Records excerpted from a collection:

################

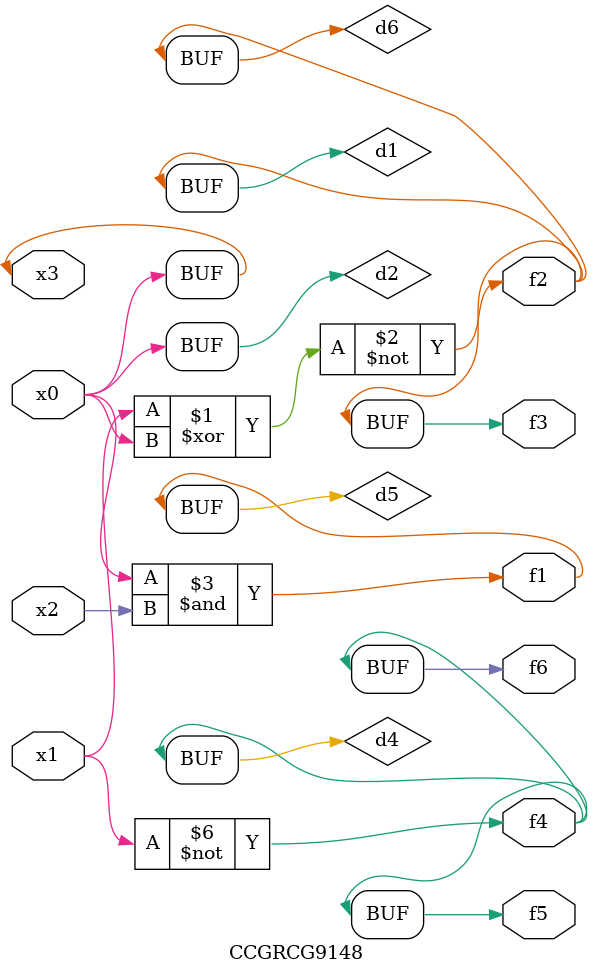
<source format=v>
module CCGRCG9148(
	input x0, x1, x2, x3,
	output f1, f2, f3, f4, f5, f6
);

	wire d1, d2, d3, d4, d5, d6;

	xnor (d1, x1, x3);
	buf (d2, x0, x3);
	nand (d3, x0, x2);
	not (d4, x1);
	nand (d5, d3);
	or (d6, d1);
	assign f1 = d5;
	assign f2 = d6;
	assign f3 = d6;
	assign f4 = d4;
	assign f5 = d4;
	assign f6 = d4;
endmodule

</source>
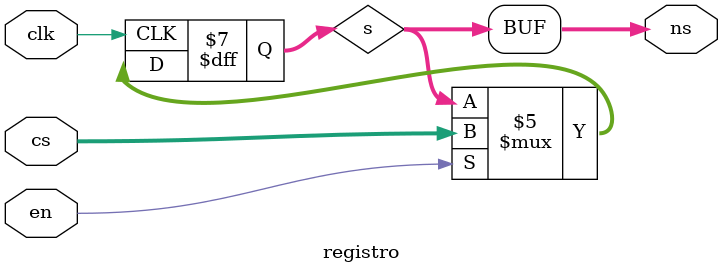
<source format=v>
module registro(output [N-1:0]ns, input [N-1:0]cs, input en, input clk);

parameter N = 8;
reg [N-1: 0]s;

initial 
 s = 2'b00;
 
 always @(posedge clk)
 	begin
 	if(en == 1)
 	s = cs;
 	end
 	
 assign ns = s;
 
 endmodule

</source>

################

• [INSTRUCTION] Each line that holds the word "output" should be extracted from the records.

• [EXERCISE RESPONSE]
	output f1, f2, f3, f4, f5, f6
module registro(output [N-1:0]ns, input [N-1:0]cs, input en, input clk);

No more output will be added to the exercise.